In Ohio, licensed foster parents are eligible for payments between $300 and $6,000 per child each month, with higher rates paid for children with special needs. In contrast, a grandparent caring for four siblings, like Hammonds, receives monthly welfare support of just $668 total — a rate that has increased slightly since Hammonds was caring for Ma’Khia and her siblings.
“We should not be just moving kids because a family doesn’t have the resources that they need; we should be able to provide those resources,” said Dot Erickson-Anderson, a coordinator at the Ohio Family Cares Association, which advocates for foster, adoptive, kinship and birth families. “Ma’Khia could have stayed with her grandmother — the kids could have all stayed — if somebody had helped her with a housing situation. But they didn’t.”
A 2017 U.S. Court of Appeals ruling in the Sixth Circuit, covering Ohio, Michigan, Kentucky and Tennessee, determined relatives must be compensated on par with licensed foster parents. And in late 2020, Ohio reformed its support for kinship providers in response to this ruling.
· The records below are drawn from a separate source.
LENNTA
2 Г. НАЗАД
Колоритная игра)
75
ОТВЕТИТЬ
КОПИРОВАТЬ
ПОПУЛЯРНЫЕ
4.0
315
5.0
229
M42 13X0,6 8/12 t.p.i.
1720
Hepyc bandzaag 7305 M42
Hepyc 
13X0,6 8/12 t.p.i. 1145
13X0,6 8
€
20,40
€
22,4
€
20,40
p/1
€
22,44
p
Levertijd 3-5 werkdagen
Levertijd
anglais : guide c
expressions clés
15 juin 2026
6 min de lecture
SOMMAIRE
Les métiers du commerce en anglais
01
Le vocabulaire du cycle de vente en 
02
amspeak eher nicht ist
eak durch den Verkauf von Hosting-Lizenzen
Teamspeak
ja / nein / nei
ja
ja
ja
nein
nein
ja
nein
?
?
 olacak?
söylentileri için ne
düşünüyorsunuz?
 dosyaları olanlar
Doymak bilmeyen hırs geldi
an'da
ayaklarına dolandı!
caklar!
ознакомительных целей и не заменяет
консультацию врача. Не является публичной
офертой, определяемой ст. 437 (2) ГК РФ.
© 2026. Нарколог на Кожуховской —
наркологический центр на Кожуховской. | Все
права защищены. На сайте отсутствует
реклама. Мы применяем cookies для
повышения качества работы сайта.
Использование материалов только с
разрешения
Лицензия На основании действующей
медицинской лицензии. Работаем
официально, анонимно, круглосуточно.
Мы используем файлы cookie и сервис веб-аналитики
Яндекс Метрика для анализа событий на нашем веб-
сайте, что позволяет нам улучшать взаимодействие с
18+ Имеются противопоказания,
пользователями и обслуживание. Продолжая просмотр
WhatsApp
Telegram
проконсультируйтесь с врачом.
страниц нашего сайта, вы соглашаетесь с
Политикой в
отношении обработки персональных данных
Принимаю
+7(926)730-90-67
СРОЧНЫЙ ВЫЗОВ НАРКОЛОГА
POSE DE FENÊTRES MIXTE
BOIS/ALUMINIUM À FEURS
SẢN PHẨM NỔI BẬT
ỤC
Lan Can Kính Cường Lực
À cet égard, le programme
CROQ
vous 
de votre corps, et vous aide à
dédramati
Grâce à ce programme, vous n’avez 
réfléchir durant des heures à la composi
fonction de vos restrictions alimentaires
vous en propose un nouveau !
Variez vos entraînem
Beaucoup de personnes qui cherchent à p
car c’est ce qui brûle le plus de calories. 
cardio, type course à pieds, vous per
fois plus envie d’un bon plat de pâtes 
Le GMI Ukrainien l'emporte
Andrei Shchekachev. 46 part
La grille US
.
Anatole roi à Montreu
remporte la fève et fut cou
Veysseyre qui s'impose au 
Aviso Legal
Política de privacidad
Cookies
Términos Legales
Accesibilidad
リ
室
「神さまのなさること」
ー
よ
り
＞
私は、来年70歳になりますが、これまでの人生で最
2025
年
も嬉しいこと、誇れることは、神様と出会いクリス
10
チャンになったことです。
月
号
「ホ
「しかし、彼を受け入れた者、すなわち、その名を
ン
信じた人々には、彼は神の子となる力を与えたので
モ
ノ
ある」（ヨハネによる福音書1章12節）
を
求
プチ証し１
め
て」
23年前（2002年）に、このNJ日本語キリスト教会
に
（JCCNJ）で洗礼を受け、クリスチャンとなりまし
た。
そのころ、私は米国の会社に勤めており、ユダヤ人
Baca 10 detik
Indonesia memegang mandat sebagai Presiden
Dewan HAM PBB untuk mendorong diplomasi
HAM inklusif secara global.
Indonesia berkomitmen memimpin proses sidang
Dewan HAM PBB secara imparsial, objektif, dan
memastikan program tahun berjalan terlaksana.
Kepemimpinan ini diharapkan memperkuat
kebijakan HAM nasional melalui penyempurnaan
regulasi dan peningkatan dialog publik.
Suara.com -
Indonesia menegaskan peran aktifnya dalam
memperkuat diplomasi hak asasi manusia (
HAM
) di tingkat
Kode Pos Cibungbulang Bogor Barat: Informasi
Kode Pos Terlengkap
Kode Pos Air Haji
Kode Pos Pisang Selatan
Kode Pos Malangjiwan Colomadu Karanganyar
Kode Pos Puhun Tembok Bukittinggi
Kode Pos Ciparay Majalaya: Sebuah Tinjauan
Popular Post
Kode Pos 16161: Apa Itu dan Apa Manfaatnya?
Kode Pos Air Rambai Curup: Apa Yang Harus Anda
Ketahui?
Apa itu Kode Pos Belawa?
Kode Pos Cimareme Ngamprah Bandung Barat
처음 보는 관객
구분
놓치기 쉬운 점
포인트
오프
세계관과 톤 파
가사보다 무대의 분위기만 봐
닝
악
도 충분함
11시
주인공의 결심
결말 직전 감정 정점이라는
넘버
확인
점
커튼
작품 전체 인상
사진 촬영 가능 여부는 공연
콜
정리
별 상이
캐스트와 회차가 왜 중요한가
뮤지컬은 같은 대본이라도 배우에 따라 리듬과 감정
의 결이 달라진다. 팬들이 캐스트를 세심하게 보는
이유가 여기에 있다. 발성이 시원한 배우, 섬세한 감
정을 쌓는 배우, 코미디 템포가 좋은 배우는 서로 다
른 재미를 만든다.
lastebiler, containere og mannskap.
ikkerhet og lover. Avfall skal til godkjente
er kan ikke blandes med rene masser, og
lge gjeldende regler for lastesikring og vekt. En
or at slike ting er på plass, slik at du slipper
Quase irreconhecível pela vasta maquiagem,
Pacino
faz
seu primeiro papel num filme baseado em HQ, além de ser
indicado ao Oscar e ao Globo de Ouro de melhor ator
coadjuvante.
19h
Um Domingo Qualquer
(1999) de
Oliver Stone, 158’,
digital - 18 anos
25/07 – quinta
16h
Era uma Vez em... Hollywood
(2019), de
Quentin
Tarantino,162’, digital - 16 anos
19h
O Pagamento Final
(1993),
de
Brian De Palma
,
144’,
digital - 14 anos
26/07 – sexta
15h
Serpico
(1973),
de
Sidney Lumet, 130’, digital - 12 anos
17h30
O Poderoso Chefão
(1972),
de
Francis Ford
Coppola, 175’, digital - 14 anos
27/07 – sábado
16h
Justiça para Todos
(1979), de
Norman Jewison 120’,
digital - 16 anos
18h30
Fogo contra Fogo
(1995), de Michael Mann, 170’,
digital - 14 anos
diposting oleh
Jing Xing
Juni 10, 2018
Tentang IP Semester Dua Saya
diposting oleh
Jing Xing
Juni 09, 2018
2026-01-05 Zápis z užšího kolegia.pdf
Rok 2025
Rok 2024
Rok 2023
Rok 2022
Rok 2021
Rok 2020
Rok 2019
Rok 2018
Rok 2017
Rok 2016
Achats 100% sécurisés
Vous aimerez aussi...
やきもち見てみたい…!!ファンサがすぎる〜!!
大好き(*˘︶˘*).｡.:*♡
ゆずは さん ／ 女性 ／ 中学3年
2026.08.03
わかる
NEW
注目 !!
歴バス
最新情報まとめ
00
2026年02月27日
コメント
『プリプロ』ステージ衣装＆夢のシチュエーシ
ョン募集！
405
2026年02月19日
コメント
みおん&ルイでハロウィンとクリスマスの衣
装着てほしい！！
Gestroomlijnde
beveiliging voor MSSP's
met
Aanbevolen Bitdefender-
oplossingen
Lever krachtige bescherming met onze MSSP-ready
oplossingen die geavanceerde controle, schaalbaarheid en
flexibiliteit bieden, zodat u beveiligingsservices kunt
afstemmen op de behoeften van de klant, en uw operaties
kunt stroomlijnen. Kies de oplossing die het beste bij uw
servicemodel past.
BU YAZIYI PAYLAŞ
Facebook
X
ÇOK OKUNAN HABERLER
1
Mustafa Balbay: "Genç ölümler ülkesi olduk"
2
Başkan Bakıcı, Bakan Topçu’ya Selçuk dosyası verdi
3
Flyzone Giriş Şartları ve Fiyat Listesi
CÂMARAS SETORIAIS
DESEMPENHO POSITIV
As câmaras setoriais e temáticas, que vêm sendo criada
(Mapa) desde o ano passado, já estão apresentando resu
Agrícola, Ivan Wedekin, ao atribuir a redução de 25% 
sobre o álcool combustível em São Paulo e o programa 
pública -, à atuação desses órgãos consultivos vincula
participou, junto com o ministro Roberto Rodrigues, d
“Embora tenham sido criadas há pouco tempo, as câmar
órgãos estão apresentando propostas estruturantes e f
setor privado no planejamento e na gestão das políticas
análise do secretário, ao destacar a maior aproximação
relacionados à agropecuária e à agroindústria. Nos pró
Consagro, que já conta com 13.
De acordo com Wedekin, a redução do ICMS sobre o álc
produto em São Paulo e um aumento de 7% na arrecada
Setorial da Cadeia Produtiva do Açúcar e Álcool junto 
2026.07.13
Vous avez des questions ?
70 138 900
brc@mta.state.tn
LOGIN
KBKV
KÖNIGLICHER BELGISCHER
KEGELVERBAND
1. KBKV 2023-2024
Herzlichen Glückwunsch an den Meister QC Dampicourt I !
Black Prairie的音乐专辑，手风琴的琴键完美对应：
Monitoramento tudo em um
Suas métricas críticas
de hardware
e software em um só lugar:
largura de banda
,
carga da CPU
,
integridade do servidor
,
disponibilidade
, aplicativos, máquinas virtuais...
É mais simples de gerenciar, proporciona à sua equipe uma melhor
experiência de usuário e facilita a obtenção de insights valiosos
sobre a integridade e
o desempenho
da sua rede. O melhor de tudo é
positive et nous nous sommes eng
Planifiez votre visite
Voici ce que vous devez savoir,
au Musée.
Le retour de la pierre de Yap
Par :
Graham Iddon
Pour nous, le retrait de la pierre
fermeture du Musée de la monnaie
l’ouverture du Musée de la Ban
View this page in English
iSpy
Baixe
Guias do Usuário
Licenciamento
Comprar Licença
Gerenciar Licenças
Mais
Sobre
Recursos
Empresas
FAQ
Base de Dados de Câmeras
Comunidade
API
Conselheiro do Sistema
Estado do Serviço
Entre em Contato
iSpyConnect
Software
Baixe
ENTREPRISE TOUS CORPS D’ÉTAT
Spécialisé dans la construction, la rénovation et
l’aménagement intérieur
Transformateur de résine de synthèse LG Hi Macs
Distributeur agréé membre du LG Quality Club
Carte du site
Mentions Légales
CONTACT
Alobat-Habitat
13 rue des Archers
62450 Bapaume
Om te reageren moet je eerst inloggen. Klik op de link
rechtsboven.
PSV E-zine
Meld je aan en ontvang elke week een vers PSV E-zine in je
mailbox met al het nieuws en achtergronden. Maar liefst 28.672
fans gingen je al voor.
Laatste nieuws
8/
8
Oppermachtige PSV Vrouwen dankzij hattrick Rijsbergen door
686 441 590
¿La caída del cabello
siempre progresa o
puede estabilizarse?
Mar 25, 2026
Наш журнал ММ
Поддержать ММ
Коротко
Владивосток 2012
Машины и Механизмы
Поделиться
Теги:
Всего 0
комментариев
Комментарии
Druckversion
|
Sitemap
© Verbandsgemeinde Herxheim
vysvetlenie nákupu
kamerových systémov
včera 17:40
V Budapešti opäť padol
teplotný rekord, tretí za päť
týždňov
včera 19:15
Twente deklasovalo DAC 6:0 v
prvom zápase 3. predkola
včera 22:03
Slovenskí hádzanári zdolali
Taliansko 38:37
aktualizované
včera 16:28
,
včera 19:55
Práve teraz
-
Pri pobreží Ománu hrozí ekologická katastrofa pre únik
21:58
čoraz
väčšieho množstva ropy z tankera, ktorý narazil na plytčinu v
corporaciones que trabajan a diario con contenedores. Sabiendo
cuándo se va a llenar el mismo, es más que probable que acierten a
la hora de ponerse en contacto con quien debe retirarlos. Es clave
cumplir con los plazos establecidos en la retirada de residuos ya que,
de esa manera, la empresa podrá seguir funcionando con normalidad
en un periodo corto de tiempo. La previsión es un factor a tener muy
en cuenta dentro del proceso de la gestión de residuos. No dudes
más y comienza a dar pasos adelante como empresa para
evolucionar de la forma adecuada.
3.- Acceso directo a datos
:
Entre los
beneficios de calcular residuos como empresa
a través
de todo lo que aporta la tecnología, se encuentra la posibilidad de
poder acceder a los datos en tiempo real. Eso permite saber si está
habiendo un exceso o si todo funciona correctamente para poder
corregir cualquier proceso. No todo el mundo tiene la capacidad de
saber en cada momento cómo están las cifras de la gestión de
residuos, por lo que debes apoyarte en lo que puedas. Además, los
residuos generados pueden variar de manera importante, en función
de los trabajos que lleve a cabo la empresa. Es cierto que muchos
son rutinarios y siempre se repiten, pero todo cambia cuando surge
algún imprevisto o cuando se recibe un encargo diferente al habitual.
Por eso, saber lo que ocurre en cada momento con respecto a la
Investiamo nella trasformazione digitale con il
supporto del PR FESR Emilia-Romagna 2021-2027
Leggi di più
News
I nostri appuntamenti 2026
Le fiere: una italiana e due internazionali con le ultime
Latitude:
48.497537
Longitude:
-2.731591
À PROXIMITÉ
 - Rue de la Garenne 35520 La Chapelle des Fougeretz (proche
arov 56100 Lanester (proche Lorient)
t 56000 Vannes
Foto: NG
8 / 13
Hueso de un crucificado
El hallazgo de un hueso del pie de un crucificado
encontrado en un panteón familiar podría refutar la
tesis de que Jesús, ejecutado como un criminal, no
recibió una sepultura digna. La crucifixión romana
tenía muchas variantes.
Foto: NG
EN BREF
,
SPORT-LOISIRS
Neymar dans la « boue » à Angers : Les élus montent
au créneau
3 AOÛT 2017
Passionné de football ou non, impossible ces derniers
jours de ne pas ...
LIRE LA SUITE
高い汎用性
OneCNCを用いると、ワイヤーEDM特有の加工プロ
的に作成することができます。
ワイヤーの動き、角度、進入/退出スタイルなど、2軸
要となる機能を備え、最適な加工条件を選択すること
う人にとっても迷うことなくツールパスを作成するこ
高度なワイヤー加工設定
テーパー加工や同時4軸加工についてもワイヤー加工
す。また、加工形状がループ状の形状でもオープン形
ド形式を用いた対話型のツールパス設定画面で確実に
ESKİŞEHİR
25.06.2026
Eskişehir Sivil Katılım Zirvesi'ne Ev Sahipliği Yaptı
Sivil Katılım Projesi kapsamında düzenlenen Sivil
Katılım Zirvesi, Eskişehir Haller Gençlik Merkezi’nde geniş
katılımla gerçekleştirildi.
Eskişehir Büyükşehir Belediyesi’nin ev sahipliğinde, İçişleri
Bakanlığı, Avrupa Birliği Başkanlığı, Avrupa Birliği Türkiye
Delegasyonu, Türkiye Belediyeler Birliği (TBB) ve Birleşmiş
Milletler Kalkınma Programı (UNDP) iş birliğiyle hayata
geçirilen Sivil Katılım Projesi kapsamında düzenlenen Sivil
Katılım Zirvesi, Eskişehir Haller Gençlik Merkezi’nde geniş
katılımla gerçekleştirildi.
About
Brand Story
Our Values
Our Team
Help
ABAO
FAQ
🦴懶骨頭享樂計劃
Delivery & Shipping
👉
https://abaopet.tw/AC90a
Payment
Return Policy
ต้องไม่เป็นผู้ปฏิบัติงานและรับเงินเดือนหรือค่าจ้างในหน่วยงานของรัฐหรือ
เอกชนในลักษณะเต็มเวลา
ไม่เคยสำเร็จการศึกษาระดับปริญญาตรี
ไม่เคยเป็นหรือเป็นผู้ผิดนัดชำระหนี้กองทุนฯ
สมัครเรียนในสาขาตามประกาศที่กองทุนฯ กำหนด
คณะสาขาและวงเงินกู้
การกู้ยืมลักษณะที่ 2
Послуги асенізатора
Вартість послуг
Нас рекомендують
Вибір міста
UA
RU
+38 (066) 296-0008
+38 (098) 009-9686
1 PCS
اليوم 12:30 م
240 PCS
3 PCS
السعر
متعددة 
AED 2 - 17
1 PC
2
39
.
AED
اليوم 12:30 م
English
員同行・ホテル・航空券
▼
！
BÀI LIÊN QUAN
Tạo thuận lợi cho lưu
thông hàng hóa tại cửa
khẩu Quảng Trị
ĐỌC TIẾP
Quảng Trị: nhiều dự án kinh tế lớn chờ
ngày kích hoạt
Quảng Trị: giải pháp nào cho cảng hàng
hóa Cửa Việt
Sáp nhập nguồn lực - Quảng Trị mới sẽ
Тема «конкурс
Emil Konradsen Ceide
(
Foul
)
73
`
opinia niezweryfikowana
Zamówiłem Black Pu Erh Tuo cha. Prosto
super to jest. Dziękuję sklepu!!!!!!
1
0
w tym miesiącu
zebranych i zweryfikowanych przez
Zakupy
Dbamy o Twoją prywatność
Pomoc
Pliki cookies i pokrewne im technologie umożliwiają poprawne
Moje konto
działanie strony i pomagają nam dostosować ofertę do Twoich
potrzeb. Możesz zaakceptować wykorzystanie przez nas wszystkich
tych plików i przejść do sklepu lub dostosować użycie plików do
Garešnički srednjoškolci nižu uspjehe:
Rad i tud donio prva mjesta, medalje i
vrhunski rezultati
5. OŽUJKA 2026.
But instead of enacting commensurate payments, the child welfare department now offers a daily stipend of just $10.20 per child for the first six months, intended to act as stop-gap payments while relatives become licensed foster parents. If they choose not to become licensed, they lose all child welfare support after the first six months.
Yet such unequal and time-limited payments under this new policy runs afoul of the prior federal court ruling, a 2020 lawsuit alleges. In it, the prominent national advocacy center Children’s Rights accused Ohio of failing to live up to the requirements of the ruling. A judge dismissed that lawsuit, but the decision is now being appealed.
In December, a group of advocates filed an amicus brief in that lawsuit, arguing that sufficient kinship support could have prevented Ma’Khia’s death.
“Without foster care maintenance payments, kinship care is jeopardized,” the brief states. “Tragedy may even strike. Such was the case for Ma’Khia Bryant.”